Now, as we waddled out the door, my roommate (always playing the mom) warned us of the presence of “party gangs”, groups of hooligans who travel to house parties only to start fights and fuck up unsuspecting and highly intoxicated partygoers. If only she understood where Sheena and I were headed, she would have known the worst thing that could have happened to us was that we were would be subjected to the minuscule anatomy of boys making a tiny bump in the crotch of their three sizes too small jeans, and maybe, getting a stinky armpit to the face.

We arrive and our lowest of expectations were met. No more than three-dozen people, including the performing bands, cram into a two-car garage in the middle of Esco’s oldest and trashiest suburban piece of heaven. With the hum of amps and the drone of a movie sample, the garage door closes. Immediately, the few kids there launch into a mechanical response so predictable it can hardly be seen as subversive anymore. You know what I’m talking about. Moshing, dancing, aerobics, whatever. As predictable as the pushing and shoving was the 17-year-old elitist heckling, the verbatim mouthing of the movie samples, the girls with straw hair and shitty haircuts, the tight pants and the shouting of inside jokes among the friends of the crowd.

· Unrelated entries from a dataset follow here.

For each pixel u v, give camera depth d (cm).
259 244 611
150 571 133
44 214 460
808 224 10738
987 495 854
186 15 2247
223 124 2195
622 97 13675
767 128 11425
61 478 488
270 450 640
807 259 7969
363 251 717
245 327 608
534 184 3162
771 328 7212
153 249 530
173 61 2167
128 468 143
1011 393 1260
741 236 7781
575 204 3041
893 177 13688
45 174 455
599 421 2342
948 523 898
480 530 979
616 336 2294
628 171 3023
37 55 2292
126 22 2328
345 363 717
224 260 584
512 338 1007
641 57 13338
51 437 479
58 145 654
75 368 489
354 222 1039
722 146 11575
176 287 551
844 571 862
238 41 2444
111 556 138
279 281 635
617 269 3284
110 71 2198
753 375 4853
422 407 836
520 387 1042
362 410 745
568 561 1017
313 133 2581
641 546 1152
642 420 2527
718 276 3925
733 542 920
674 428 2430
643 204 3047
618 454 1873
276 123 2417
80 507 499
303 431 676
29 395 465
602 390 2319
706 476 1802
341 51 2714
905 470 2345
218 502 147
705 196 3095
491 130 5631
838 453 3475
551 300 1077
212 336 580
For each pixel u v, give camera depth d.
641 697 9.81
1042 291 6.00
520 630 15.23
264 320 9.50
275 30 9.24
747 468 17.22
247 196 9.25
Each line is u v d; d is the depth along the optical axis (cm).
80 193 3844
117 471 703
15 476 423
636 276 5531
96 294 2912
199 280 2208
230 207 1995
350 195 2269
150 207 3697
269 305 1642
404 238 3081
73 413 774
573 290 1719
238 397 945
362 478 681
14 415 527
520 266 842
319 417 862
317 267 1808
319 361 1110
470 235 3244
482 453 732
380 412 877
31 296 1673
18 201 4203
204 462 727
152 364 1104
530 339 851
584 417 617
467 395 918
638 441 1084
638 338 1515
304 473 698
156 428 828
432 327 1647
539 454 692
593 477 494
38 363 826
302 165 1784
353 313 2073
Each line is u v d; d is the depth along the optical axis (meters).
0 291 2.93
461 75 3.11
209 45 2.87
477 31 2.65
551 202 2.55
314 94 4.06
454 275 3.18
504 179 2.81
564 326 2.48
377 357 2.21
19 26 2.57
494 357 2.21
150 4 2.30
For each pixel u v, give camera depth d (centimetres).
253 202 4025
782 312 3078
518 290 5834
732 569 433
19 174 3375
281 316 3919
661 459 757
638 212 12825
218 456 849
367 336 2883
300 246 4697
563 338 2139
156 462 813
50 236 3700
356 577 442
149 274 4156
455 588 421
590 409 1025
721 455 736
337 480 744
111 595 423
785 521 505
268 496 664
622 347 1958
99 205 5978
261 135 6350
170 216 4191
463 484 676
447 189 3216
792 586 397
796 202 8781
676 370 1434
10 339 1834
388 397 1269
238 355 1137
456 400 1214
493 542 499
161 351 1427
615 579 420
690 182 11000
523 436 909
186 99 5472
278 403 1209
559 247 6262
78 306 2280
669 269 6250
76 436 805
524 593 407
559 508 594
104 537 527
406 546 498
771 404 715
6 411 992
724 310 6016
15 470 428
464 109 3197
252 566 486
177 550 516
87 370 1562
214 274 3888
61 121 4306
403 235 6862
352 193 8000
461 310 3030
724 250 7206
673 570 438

Remaining on the outskirts of the shoving match, I try my best to stand still, arms crossed to prevent the occasional elbow, foot and butt from pushing into my gut and causing me to vomit $30 worth of cookies and pastrami onto the unsuspecting victim in front of me. I look over to see Sheena standing victoriously on top of an errant coffee table that had attempted to amputate her at the shins. By the end of the show I was overcome with nostalgia. I hadn’t been to a house show in probably nearly ten years. These were the kinds of shows that I miss the most.

Despite the pushing and shouting, the stupid drunk girl’s feeble (and failed) attempt to participate the conversations of four college educated metal nerds, and overwhelming sleepiness that hit us promptly at 11pm, Graf Orlock proved that even playing in mom and dad’s garage, they are still the best cinema gore has to offer.

Michelle Ferraro is the Head of Publicity for BMA and can't deny a stacked pastrami on rye with a chocolate macaroon on the side.

1 comment:

Anonymous said...

'Tis not an illusion. I wish you a thousand feasts in Valhalla.